## How to complete this task:
From the entries below, copy out all lines holding "Roots".

## Recorded data:
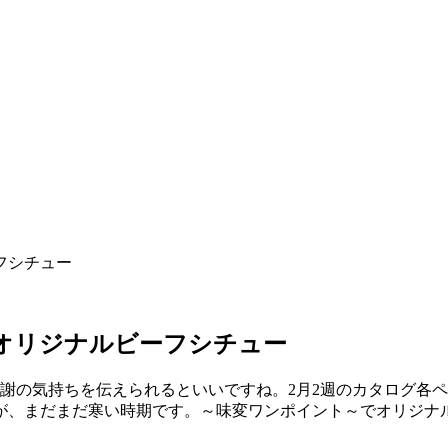
フシチュー
はオリジナルビーフシチュー
感謝の気持ちを伝えられるといいですね。2月2週のカタログ各
が、まだまだ寒い時期です。～味変ワンポイント～でオリジナ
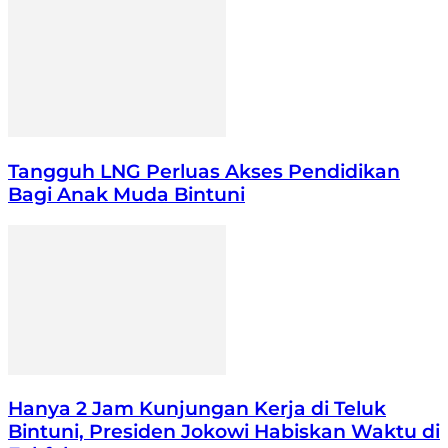
Tangguh LNG Perluas Akses Pendidikan
Bagi Anak Muda Bintuni
Hanya 2 Jam Kunjungan Kerja di Teluk
Bintuni, Presiden Jokowi Habiskan Waktu di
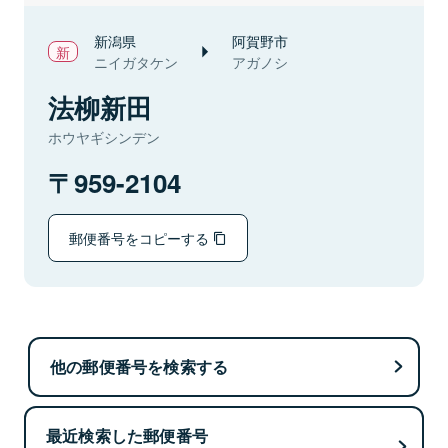
新潟県
阿賀野市
ニイガタケン
アガノシ
法柳新田
ホウヤギシンデン
959-2104
郵便番号をコピーする
他の郵便番号を検索する
最近検索した郵便番号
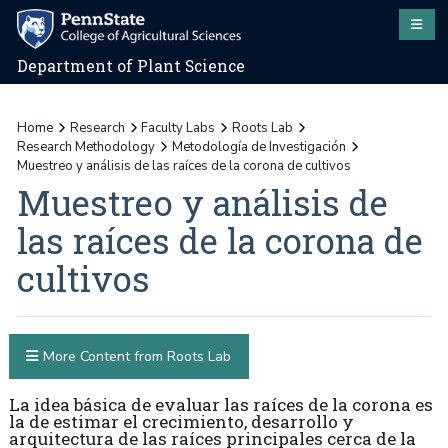
Department of Plant Science
Home
Research
Faculty Labs
Roots Lab
Research Methodology
Metodología de Investigación
Muestreo y análisis de las raíces de la corona de cultivos
Muestreo y análisis de
las raíces de la corona de
cultivos
More Content from Roots Lab
La idea básica de evaluar las raíces de la corona es
la de estimar el crecimiento, desarrollo y
arquitectura de las raíces principales cerca de la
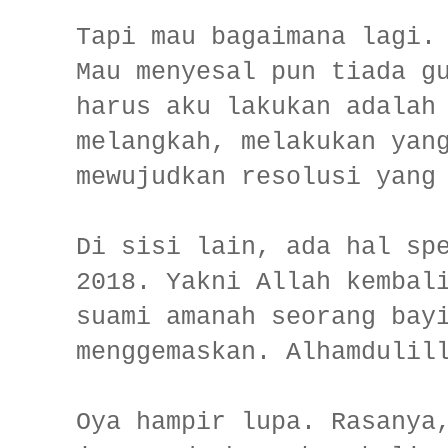
Tapi mau bagaimana lagi.
Mau menyesal pun tiada g
harus aku lakukan adalah
melangkah, melakukan yan
mewujudkan resolusi yang
Di sisi lain, ada hal sp
2018. Yakni Allah kembal
suami amanah seorang bay
menggemaskan. Alhamdulil
Oya hampir lupa. Rasanya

## Answer space:
Roots Lab
More Content from Roots Lab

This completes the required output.